─── 本文 ───

99、社会に役立つスポーツに

平成ニ十一年
ニ月十六日(月)(箱根駅伝)
今年の正月は、スポーツが精神状態に大きく影響されることを示した。まず箱根駅伝では、予想を覆して東洋大学が優勝した。不祥事があり監督は辞任、一時は出場が危ぶまれた。それを克服しての優勝であった。連盟から応援を禁止され、地味に出場しての優勝であった。
一方の駒澤大学は投資に失敗して理事長が辞任する騒ぎがあった。そのことが影響したのであろう。前回の優勝校がシード落ちするのは大会史上初めてである。
日体大は偉い。走り終わった選手がコースに一礼する。私は途中から日体大を応援した。
上位校の選手はどこもサングラスはかけていない。一校だけかけているところがあった。暴力団じゃあるまいしこういう学校はシード落ちしないかなあ、しかし上位だから無理だろう、とテレビを見ていたらシード落ちした。国際大会で皆がサングラスを使うなら用いてもいい。上位校がどこも使っていないのになぜ使うのか。
学校スポーツは教育の一環である。否、プロ選手を含めてすべてのスポーツは社会教育の一環とならなくてはならない。

───

> [課題]
a - 本文のうち、「今年の正月は、スポーツが精神」から始まり「るのは大会史上初めてである。」で終わる部分を、そのまま書き写してください。
b - 次の(i)〜(iii)が本文の内容と合っているかを「はい」か「いいえ」で答え、判断の根拠となる本文の語句を正確に引用してください。
(i) 東洋大学は予想どおりに優勝した。
(ii) 駒澤大学では理事長が辞任した。
(iii) 筆者は最初から日体大を応援していた。
c - 本文に基づいて、次の問いに答えてください。
(i) 東洋大学は連盟から何を禁止されましたか。
(ii) 日体大の選手は走り終わった後に何をしますか。
(iii) 上位校の選手はサングラスをかけていましたか。
ここから先の行は、本文とは関係のない別の資料です。

─── 提示資料 ───

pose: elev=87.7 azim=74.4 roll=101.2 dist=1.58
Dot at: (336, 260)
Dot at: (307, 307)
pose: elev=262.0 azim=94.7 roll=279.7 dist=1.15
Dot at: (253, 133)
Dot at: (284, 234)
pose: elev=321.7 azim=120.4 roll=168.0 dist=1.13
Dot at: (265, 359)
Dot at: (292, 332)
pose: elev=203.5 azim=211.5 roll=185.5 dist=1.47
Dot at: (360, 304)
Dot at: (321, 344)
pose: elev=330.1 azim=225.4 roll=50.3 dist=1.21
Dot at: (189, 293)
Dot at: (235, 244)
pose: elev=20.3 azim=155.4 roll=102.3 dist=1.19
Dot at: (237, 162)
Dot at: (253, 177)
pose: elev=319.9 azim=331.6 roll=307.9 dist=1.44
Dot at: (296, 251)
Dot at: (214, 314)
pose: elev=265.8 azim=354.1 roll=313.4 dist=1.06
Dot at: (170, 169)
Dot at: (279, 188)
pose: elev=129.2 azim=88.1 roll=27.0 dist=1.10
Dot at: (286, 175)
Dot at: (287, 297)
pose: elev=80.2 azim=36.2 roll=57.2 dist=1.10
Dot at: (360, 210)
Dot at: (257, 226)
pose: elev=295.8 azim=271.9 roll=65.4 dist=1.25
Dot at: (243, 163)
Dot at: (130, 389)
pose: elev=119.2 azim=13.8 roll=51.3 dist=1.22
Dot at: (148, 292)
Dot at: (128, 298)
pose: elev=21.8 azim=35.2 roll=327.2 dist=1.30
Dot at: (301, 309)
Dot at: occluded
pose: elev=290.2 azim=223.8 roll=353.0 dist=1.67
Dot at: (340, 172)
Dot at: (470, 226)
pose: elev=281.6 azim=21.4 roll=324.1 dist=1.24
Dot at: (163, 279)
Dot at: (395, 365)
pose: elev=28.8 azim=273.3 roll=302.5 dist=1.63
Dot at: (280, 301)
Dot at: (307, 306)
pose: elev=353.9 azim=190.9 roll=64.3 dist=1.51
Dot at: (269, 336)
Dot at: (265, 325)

───

> [解答]
a -
今年の正月は、スポーツが精神状態に大きく影響されることを示した。まず箱根駅伝では、予想を覆して東洋大学が優勝した。不祥事があり監督は辞任、一時は出場が危ぶまれた。それを克服しての優勝であった。連盟から応援を禁止され、地味に出場しての優勝であった。
一方の駒澤大学は投資に失敗して理事長が辞任する騒ぎがあった。そのことが影響したのであろう。前回の優勝校がシード落ちするのは大会史上初めてである。

b -
(i) いいえ。「予想を覆して東洋大学が優勝した」
(ii) はい。「理事長が辞任する騒ぎがあった」
(iii) いいえ。「私は途中から日体大を応援した」

c -
(i) 応援です。
(ii) コースに一礼します。
(iii) どこもかけていませんでした。